▶ Text shown
Start of Block
Alabama lawmakers prepared to address infrastructure in upcoming legislative session
One month before Alabama lawmakers return to Montgomery state legislators said they are fully prepared for the upcoming session starting in January.
Lawmakers said it won’t take long to come up with the main agenda for the session.
Lawmakers are set to return to the state building on January 11 to start what was first believed will be a long legislative session, but with a short to-do list.
Despite their party, republican or democrat, or what side of the mountain in North Alabama they represent, every lawmaker seems to agree that the state is facing an infrastructure crisis.
The main topic? Broadband access in rural areas.
In November, President Biden signed a $1 trillion plan into law to fund infrastructure projects across the country and according to lawmakers, Alabama could see a large investment for improvement.
“I can’t express how important broadband is to our state’s economy. This touches everybody in their homes. It touches telemedicine, it touches education. Through the COVID pandemic, we saw how important it was to have broadband access for these kids that were at home,” noted Republican Alabama State Representative and House Speaker Mac McCutcheon.
End of Block
▶ Data excerpts
Start of Block
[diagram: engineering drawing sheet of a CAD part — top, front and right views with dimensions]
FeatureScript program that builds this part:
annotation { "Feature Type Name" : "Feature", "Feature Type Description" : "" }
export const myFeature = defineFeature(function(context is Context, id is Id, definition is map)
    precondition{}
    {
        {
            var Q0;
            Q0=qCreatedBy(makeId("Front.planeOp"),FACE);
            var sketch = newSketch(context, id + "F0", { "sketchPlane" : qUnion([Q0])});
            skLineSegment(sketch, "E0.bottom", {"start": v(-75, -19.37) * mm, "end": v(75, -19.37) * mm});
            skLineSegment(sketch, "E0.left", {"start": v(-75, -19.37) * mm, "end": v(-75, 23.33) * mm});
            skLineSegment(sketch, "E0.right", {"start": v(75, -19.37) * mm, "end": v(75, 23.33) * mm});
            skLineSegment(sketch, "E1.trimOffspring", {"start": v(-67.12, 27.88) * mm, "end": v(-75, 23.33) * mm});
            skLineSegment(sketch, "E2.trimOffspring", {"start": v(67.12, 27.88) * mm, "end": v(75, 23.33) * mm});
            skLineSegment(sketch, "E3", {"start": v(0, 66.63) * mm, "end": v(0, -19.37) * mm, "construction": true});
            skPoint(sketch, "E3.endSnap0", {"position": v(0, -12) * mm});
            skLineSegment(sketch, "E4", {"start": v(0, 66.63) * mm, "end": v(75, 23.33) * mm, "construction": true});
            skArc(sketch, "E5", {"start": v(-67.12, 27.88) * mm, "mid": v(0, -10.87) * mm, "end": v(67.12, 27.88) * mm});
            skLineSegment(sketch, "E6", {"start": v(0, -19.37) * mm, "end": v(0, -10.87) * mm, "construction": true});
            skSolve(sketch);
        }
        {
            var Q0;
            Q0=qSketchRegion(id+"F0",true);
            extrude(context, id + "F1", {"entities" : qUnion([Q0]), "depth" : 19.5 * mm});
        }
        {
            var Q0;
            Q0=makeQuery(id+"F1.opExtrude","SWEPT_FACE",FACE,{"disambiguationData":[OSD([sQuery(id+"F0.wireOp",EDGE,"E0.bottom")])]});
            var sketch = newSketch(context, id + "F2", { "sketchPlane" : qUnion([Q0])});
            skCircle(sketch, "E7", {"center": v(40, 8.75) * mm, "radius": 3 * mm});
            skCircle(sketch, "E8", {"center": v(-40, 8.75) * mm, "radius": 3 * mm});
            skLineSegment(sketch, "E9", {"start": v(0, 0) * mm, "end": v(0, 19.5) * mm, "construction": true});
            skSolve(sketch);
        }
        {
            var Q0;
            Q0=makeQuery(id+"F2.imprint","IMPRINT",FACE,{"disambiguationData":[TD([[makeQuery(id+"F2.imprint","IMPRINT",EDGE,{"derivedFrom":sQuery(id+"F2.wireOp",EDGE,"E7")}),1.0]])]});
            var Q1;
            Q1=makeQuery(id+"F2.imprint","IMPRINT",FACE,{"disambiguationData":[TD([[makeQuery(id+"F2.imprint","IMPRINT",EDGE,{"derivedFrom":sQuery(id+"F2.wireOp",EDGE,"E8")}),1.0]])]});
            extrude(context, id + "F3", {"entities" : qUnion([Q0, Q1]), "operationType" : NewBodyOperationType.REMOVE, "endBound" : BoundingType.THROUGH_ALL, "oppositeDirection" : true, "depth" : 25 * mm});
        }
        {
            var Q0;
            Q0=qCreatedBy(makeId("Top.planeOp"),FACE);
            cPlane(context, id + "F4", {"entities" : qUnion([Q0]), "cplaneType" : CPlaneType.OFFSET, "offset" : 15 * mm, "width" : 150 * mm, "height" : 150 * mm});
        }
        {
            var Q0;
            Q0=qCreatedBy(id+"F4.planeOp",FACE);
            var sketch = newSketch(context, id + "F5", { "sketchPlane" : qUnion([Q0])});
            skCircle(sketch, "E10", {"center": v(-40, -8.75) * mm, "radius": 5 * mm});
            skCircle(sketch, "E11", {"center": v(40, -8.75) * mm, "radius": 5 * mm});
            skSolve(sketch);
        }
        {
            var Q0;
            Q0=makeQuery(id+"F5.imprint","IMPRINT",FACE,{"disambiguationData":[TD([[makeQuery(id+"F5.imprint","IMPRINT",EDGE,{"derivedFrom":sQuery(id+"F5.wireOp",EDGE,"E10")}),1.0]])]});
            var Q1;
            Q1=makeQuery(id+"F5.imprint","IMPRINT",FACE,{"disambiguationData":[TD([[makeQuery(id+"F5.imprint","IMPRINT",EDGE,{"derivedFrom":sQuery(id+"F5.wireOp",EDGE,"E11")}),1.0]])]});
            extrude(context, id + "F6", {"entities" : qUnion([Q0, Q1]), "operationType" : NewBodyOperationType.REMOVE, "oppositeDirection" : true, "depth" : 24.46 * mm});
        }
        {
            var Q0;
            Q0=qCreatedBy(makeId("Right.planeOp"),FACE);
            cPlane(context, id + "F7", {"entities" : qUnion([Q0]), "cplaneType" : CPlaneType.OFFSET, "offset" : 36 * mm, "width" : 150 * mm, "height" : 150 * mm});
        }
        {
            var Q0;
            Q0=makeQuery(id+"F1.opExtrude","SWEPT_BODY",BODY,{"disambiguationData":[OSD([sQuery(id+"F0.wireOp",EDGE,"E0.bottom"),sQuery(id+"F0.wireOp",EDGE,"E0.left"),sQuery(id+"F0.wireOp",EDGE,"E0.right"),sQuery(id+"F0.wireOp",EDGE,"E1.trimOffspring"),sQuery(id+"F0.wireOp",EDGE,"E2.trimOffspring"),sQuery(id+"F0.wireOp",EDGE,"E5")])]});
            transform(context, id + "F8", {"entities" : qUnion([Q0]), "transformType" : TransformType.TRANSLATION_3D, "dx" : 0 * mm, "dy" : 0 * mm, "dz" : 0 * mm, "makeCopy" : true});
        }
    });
End of Block
▶ Required action
Answer these questions from the text about Alabama lawmakers:
1. On what date do lawmakers return to the state building?
2. What does the text name as the main topic of the session?
3. What was the size of the infrastructure plan President Biden signed in November?

▶ Exercise answer
1. January 11.
2. Broadband access in rural areas.
3. $1 trillion.